═══ SELECTED TEXT
One side of the chat looked at all that and saw a game drifting away from what they consider the core of the genre. The concern wasn’t subtle. Momentum-based movement, bunny-hopping, dashing, controller-friendly combat, a smaller skill palette, and a structure that doesn’t punish absence all got bundled into a familiar fear: that the next big online game will be an action game with MMO seasoning rather than a full-fat MMORPG.

The harsher version of that take painted a pretty bleak picture — a shallow loop of making a character, jumping around, slashing or shooting things, dipping in and out for some progression, and buying cosmetics and pets along the way. In that reading, the game starts sounding less like a world and more like a serviceable online action hybrid.

The pushback was immediate, and honestly more persuasive. Other players argued that free movement and action combat don’t magically erase social systems, persistence, or large-scale multiplayer structure. A game can draw from single-player or co-op action RPGs without ceasing to be an MMO. One player flatly said that people were “drawing at invisible straws,” which is a pretty good summary of any pre-launch genre panic.

That’s the real split here: not whether GW3 will be good, but whether some players still define MMORPG-ness primarily through older friction points — grind, gear chase, vertical ladders, and a combat style that doesn’t look like it was designed for a dodge button. For others, that gatekeeping already feels tired. If the game has MMO-scale social play and persistent systems, that’s enough to keep it in the club, even if it doesn’t worship at the altar of 2006.
══════
ACTIVITY:
In the passage on the GW3 genre debate, copy out the part that begins at the words "One side of" and stops after "online action hybrid.", substituting "skins" for "cosmetics".
═══ RECORD EXCERPTS
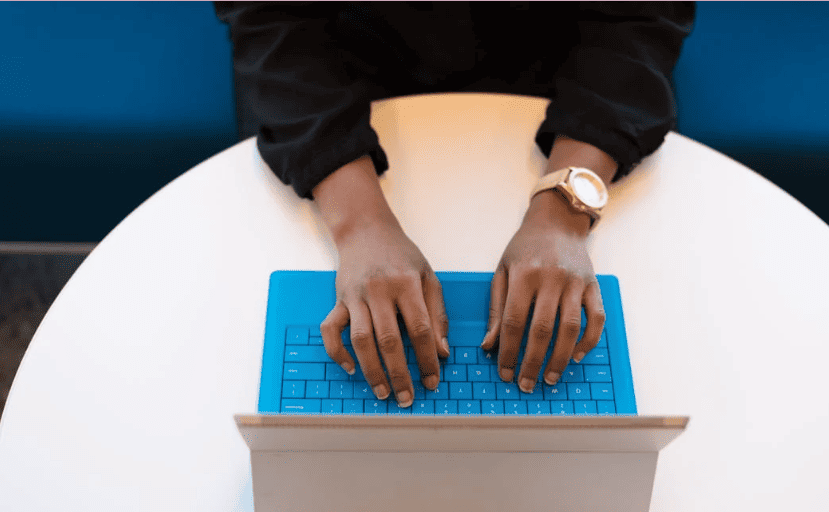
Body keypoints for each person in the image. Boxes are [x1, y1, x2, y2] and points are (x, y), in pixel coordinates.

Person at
══════
═══ RECORD EXCERPTS
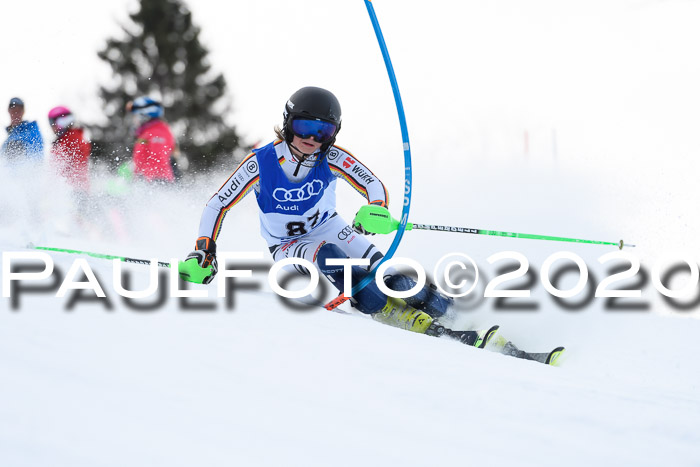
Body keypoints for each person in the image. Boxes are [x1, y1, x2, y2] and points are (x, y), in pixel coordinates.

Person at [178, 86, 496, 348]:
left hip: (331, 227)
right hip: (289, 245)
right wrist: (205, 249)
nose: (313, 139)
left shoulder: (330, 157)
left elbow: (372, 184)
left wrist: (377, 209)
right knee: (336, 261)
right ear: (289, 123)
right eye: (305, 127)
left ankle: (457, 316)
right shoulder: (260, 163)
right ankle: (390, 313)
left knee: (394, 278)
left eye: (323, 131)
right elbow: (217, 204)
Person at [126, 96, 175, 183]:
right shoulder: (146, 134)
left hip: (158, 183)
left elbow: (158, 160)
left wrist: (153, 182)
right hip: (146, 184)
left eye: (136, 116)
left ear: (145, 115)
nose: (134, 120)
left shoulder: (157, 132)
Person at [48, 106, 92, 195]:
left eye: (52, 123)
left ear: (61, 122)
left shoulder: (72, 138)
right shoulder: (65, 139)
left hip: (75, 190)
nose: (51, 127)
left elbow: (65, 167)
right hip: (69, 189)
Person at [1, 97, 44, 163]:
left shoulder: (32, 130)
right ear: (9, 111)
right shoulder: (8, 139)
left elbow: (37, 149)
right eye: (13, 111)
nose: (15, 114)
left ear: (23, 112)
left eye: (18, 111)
══════
═══ RECORD EXCERPTS
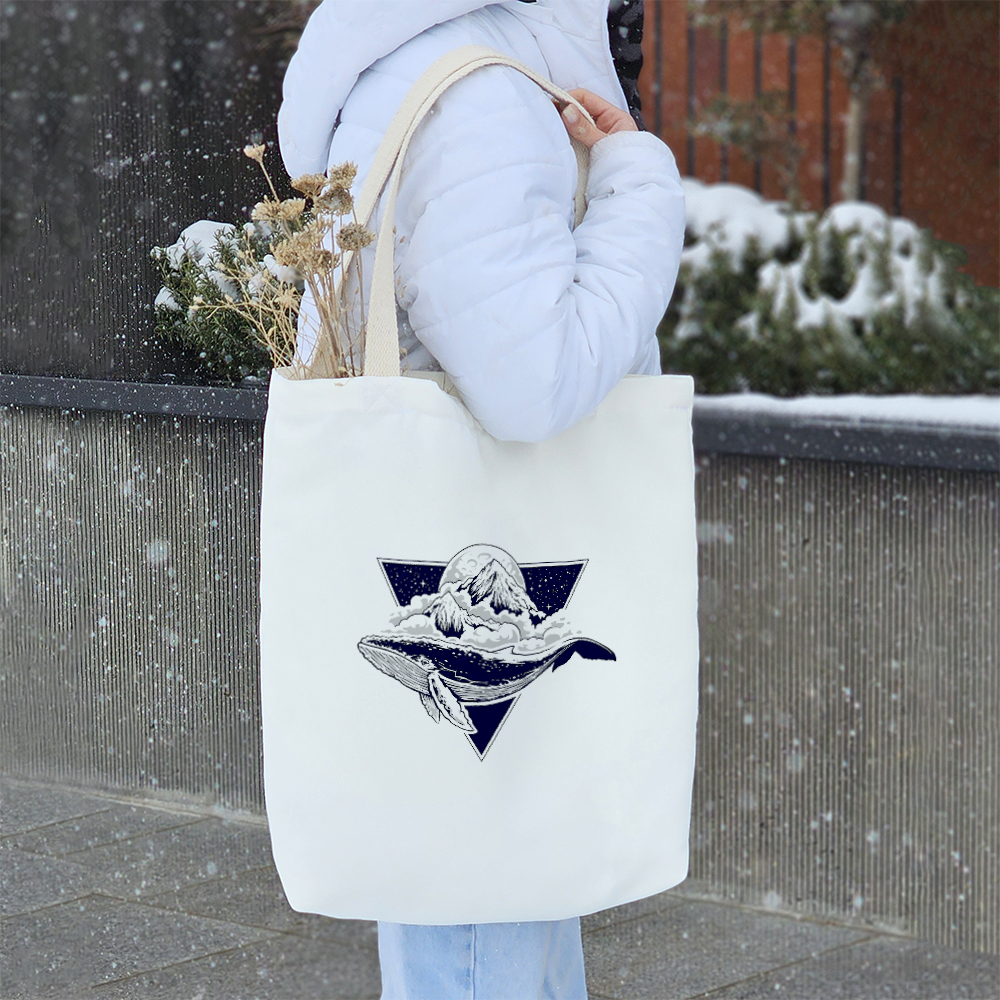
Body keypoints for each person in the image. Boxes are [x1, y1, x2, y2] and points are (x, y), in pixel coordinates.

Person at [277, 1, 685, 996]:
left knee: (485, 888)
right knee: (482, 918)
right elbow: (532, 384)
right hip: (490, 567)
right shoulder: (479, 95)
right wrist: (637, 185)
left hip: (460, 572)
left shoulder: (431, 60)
══════
RESPONSE BELOW:
One side of the chat looked at all that and saw a game drifting away from what they consider the core of the genre. The concern wasn’t subtle. Momentum-based movement, bunny-hopping, dashing, controller-friendly combat, a smaller skill palette, and a structure that doesn’t punish absence all got bundled into a familiar fear: that the next big online game will be an action game with MMO seasoning rather than a full-fat MMORPG.

The harsher version of that take painted a pretty bleak picture — a shallow loop of making a character, jumping around, slashing or shooting things, dipping in and out for some progression, and buying skins and pets along the way. In that reading, the game starts sounding less like a world and more like a serviceable online action hybrid.